◆ **DIRECTIONS FOR THIS TASK**: Transcribe the entries exactly as each line appears.

--- START ---

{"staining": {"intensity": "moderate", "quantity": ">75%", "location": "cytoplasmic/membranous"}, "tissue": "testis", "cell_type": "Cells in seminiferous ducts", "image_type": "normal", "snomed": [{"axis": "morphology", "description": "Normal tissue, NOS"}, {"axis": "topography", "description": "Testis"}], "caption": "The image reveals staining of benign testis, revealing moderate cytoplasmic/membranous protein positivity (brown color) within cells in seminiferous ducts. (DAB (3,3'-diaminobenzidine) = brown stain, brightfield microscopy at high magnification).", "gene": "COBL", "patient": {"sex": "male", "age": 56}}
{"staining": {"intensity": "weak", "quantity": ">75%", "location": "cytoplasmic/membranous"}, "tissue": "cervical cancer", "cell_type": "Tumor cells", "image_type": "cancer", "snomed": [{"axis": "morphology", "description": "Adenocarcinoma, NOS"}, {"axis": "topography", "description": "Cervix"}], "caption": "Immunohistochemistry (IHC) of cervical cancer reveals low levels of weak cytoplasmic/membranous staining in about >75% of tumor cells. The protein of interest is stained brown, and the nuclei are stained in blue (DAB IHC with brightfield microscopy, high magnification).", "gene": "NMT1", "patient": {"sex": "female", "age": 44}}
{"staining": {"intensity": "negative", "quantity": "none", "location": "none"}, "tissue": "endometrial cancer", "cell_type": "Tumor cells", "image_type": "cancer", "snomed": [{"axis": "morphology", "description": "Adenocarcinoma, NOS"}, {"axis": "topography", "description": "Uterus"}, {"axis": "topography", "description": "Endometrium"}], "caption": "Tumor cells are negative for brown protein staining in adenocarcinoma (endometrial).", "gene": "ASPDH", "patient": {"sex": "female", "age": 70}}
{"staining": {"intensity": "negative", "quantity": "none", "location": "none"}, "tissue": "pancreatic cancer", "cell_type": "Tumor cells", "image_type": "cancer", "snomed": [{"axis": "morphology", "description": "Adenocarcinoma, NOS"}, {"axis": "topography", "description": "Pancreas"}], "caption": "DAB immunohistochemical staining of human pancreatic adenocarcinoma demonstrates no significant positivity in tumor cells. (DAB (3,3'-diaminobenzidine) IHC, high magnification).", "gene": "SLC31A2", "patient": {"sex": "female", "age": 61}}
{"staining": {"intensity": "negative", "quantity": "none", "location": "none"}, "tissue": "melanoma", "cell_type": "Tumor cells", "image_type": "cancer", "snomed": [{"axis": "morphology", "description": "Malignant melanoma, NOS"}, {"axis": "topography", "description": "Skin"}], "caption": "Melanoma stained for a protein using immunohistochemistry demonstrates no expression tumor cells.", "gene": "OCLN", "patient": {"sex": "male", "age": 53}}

--- END ---

◆ **REPLY TO THE TASK**:
{"staining": {"intensity": "moderate", "quantity": ">75%", "location": "cytoplasmic/membranous"}, "tissue": "testis", "cell_type": "Cells in seminiferous ducts", "image_type": "normal", "snomed": [{"axis": "morphology", "description": "Normal tissue, NOS"}, {"axis": "topography", "description": "Testis"}], "caption": "The image reveals staining of benign testis, revealing moderate cytoplasmic/membranous protein positivity (brown color) within cells in seminiferous ducts. (DAB (3,3'-diaminobenzidine) = brown stain, brightfield microscopy at high magnification).", "gene": "COBL", "patient": {"sex": "male", "age": 56}}
{"staining": {"intensity": "weak", "quantity": ">75%", "location": "cytoplasmic/membranous"}, "tissue": "cervical cancer", "cell_type": "Tumor cells", "image_type": "cancer", "snomed": [{"axis": "morphology", "description": "Adenocarcinoma, NOS"}, {"axis": "topography", "description": "Cervix"}], "caption": "Immunohistochemistry (IHC) of cervical cancer reveals low levels of weak cytoplasmic/membranous staining in about >75% of tumor cells. The protein of interest is stained brown, and the nuclei are stained in blue (DAB IHC with brightfield microscopy, high magnification).", "gene": "NMT1", "patient": {"sex": "female", "age": 44}}
{"staining": {"intensity": "negative", "quantity": "none", "location": "none"}, "tissue": "endometrial cancer", "cell_type": "Tumor cells", "image_type": "cancer", "snomed": [{"axis": "morphology", "description": "Adenocarcinoma, NOS"}, {"axis": "topography", "description": "Uterus"}, {"axis": "topography", "description": "Endometrium"}], "caption": "Tumor cells are negative for brown protein staining in adenocarcinoma (endometrial).", "gene": "ASPDH", "patient": {"sex": "female", "age": 70}}
{"staining": {"intensity": "negative", "quantity": "none", "location": "none"}, "tissue": "pancreatic cancer", "cell_type": "Tumor cells", "image_type": "cancer", "snomed": [{"axis": "morphology", "description": "Adenocarcinoma, NOS"}, {"axis": "topography", "description": "Pancreas"}], "caption": "DAB immunohistochemical staining of human pancreatic adenocarcinoma demonstrates no significant positivity in tumor cells. (DAB (3,3'-diaminobenzidine) IHC, high magnification).", "gene": "SLC31A2", "patient": {"sex": "female", "age": 61}}
{"staining": {"intensity": "negative", "quantity": "none", "location": "none"}, "tissue": "melanoma", "cell_type": "Tumor cells", "image_type": "cancer", "snomed": [{"axis": "morphology", "description": "Malignant melanoma, NOS"}, {"axis": "topography", "description": "Skin"}], "caption": "Melanoma stained for a protein using immunohistochemistry demonstrates no expression tumor cells.", "gene": "OCLN", "patient": {"sex": "male", "age": 53}}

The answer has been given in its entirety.